If multiple plans exist for the current date: Do not guess. Ask the user:
Multiple plans found for today:
- docs/plans/2026-04-04-feature-a.md
- docs/plans/2026-04-04-feature-b.md
Which plan should I verify against?
After /flow:quick (no plan file): Quick mode does not create a plan file. If verify is invoked after a quick session, ask the user for the original task description and verify the modified files against it. Use the same evidence gate — every PASS still requires a command output to cite.
Dispatch:
Agent(
subagent_type="fakoli-crew:sentinel",
prompt="Run verification against the following acceptance criteria. For every criterion, run the exact verify command from the plan, read the full output, and report PASS or FAIL with evidence. Do not claim PASS without a command output from this session to cite.
Acceptance criteria:
<paste criteria from plan>
Plan file: docs/plans/<filename>
Language: <detected language>
"
)
If fakoli-crew is not installed: Skip sentinel dispatch. Run the criteria checks yourself using the verify commands listed in the plan. Apply the same evidence gate.
This is non-negotiable. Every PASS must cite a specific piece of fresh evidence. Every FAIL must state what the output showed.
| Evidence type | Example |
|---|---|
| Exit code 0 from test command | bun test exited 0, 34/34 tests passed |
| Zero errors in typecheck output | npx tsc --noEmit output: (empty) |
| Expected value present in output | pytest output contains 5 passed |
| File exists at expected path | ls src/retry.ts exits 0 |
| Not evidence | Why it fails |
|---|---|
| "Should work" | Expectation is not observation |
| Output from a previous session | Stale — the code may have changed |
| An agent's claim without command output | Agent reports are not verification |
| Partial output ("first 10 lines looked fine") | Partial proves nothing — errors appear at the end |
| "Looks good" | This is an opinion |
If a command exits non-zero, or output contains errors, or an expected value is absent:
Report the results in this exact format:
## Verification Scorecard
Language: TypeScript
Plan: docs/plans/2026-04-04-feature-name.md
### Type Check
PASS — `npx tsc --noEmit` exited 0, no output (zero errors)
### Tests
PASS — `bun test` exited 0: 34/34 tests passed, 0 failed
### Acceptance Criteria
- [PASS] Retry function accepts optional timeout parameter
Evidence: `bun test src/retry.test.ts` — "timeout test" passed
- [PASS] Default timeout is 5000ms when not provided
Evidence: test output shows "default timeout: 5000ms"
- [FAIL] Timeout triggers RateLimitError on expiry
Evidence: `bun test` output shows 1 failed test: "expected RateLimitError, got TimeoutError"
---
Result: 2/3 criteria PASS — NOT READY TO SHIP
If all criteria pass:
Result: 3/3 criteria PASS — READY TO SHIP
Present the scorecard. Then:
/flow:finish to ship."Do not proceed past this skill if any of these are true:
State the problem explicitly. Return control to the user.

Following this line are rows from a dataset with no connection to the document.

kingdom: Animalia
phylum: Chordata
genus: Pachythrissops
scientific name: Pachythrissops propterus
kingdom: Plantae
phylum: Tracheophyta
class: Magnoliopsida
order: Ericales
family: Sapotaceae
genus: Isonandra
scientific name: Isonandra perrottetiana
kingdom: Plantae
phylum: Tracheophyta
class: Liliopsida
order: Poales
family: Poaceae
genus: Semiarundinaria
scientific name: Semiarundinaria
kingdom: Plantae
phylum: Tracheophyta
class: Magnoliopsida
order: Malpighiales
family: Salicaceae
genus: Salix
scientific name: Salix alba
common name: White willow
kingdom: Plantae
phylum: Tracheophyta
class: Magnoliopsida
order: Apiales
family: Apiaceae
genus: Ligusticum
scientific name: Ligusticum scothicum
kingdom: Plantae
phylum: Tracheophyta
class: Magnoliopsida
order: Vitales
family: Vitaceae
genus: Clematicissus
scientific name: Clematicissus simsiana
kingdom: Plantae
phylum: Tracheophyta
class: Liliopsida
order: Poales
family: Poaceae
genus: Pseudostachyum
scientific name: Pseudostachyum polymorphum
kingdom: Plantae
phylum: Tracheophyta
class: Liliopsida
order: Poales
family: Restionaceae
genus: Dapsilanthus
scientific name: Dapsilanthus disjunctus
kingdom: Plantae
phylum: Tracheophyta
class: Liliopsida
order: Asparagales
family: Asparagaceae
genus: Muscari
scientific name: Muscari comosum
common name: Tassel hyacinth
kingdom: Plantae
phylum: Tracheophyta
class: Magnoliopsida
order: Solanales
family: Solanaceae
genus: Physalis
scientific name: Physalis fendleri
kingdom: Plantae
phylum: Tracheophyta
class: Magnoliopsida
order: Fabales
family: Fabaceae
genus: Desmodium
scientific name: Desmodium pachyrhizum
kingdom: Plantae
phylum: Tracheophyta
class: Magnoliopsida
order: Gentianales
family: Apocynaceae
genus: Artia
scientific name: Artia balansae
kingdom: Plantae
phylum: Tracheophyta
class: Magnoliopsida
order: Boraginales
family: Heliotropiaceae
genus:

Claiming PASS because a prior session looked fine. The code changed. Run the command now.
Skipping the sentinel because "the tests already cover it." Tests cover implementation. The sentinel checks acceptance criteria. These are different things.
Marking PASS on a criterion with no verify command. If the plan has no verify command for a criterion, ask how to verify it. Do not assume.
Stopping after the first failure. Run all checks. A full scorecard is more useful than a partial one. Report everything.